取り組む課題:
(1) 養子縁組に関する文章のうち、"以上の各事実に、証人田辺修の"から"かであるといわざるをえない。"までの部分をそのまま書き写せ。
(2) 養子縁組に関する文章において、清夫婦が本件養子縁組を承諾した理由はどのように推測されているか。一～三文で説明せよ。

文書抜粋:
──────

以上の各事実に、証人田辺修の証言及び原告本人の供述から認められる、久の猜疑心強く頑固でどこまでも自己の意思を通す性格を参酌し、さらに本件弁論の全趣旨をあわせて考えると、久は、自己の死後財産が原告に取得されることを好まなかつたので、本件養子縁組に際しては、現実に被告らを養育したいと欲したものではなかつたが、被告らに清及び原告と同順位の相続人となる身分を与えることによつて自己の財産を取得させたいと考えたものであり、清夫婦においても、それが被告ら並びに自己の利益に合致することから養子縁組を承諾したものと推測されるのであつて、これによれば、本件養子縁組は、もつぱら財産相続を目的としたことが明らかであるといわざるをえない。

──────

データ可視化の画像:
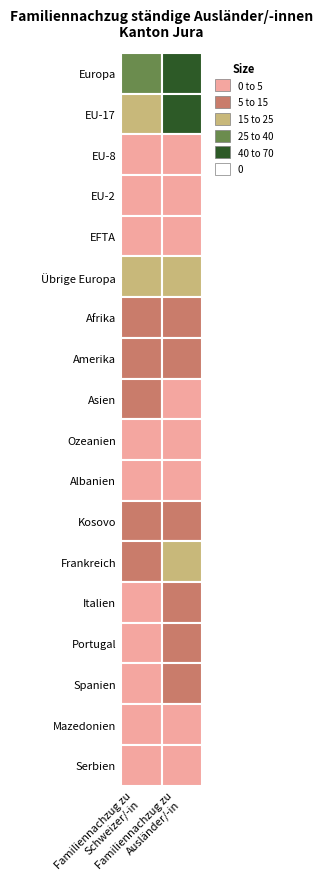

What is the lowest value of the Afrika series?

8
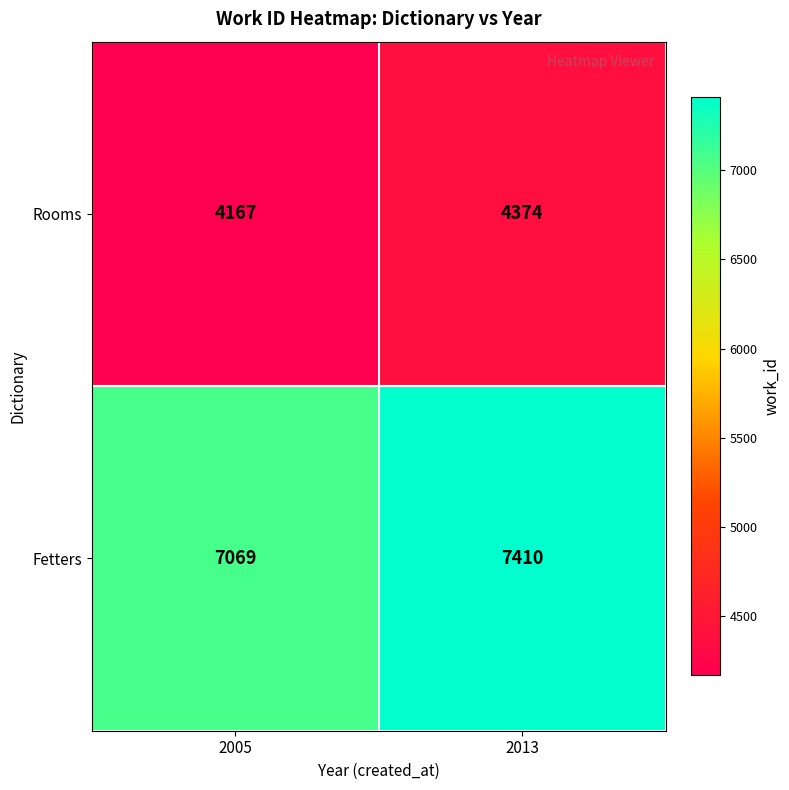

At how many categories does at least one series exceed 5127?

2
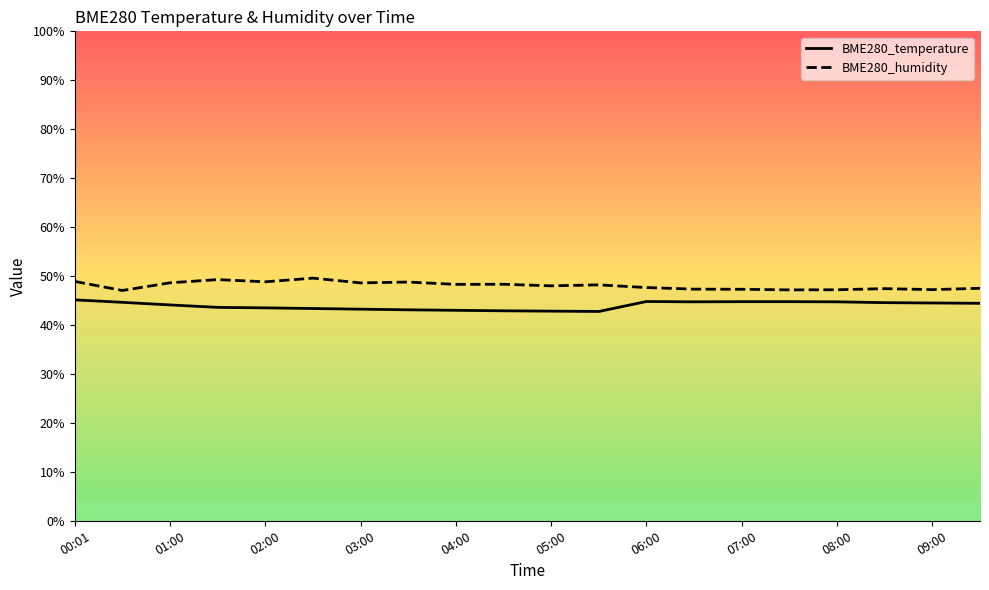

Which has a higher value, 17 or 11?

17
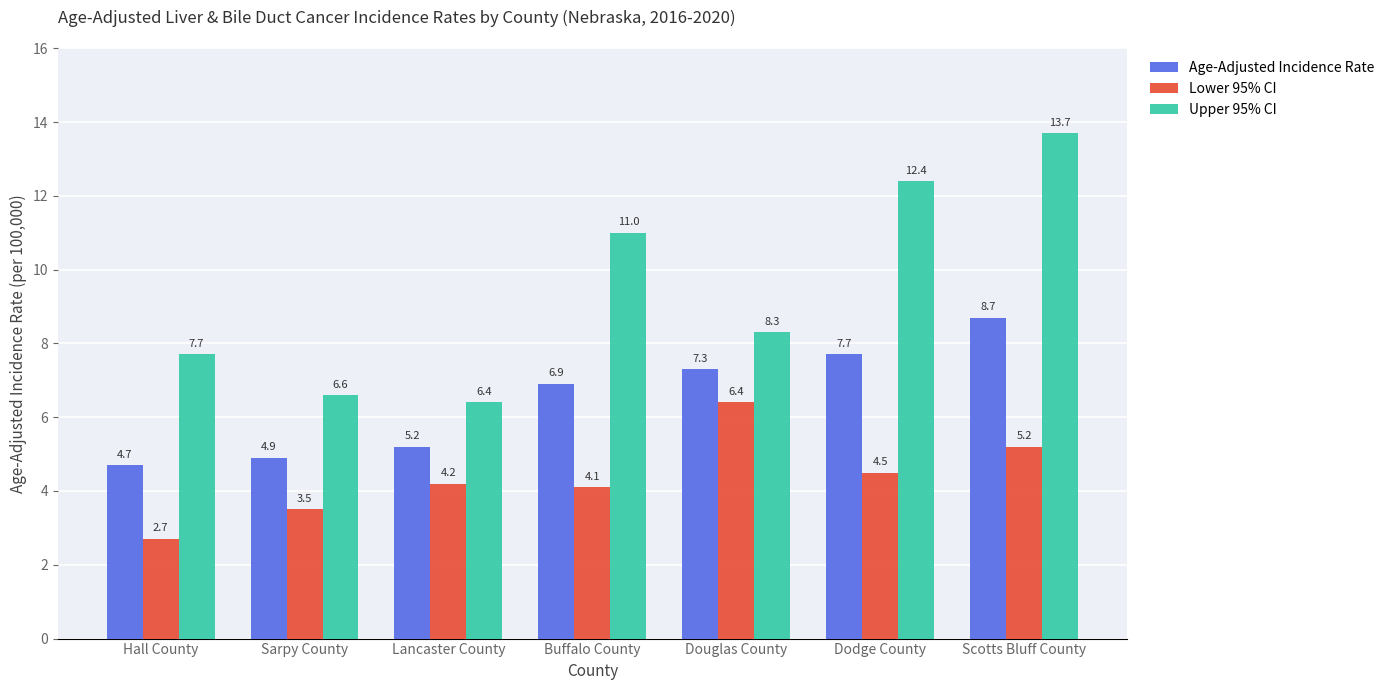

Reading right to left, transcribe all the data shown in this chart.

Age-Adjusted Incidence Rate: 8.7	7.7	7.3	6.9	5.2	4.9	4.7
Lower 95% CI: 5.2	4.5	6.4	4.1	4.2	3.5	2.7
Upper 95% CI: 13.7	12.4	8.3	11.0	6.4	6.6	7.7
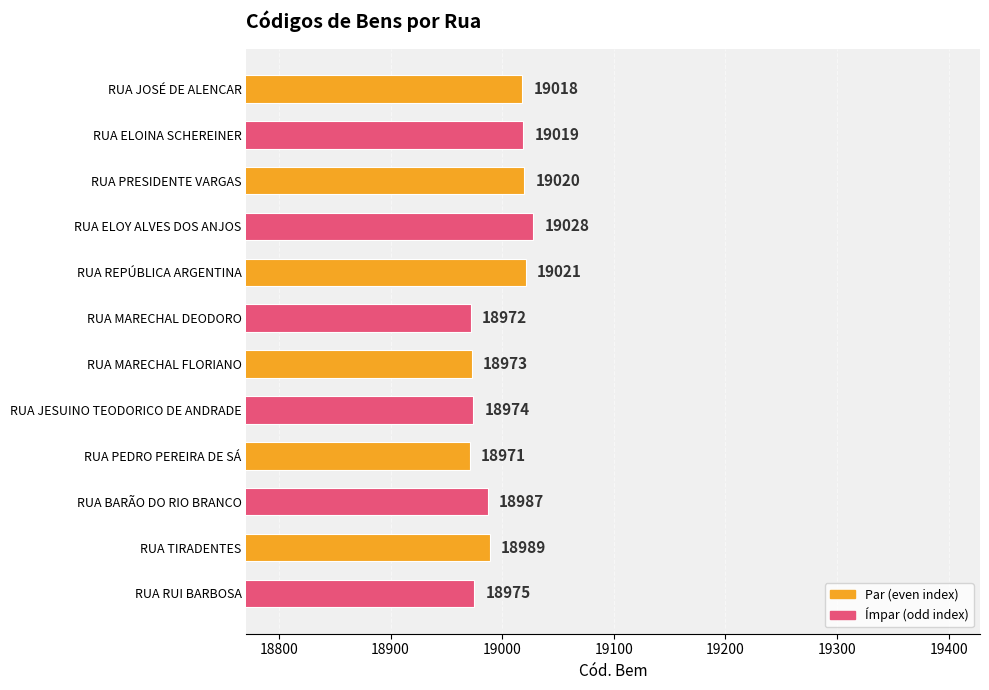

Reading top to bottom, extract all data points from this chart.

19018	19019	19020	19028	19021	18972	18973	18974	18971	18987	18989	18975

──────

解答:
(1)
以上の各事実に、証人田辺修の証言及び原告本人の供述から認められる、久の猜疑心強く頑固でどこまでも自己の意思を通す性格を参酌し、さらに本件弁論の全趣旨をあわせて考えると、久は、自己の死後財産が原告に取得されることを好まなかつたので、本件養子縁組に際しては、現実に被告らを養育したいと欲したものではなかつたが、被告らに清及び原告と同順位の相続人となる身分を与えることによつて自己の財産を取得させたいと考えたものであり、清夫婦においても、それが被告ら並びに自己の利益に合致することから養子縁組を承諾したものと推測されるのであつて、これによれば、本件養子縁組は、もつぱら財産相続を目的としたことが明らかであるといわざるをえない。

(2) 清夫婦が本件養子縁組を承諾したのは、それが被告らと清夫婦自身の利益に合致するからだと推測されている。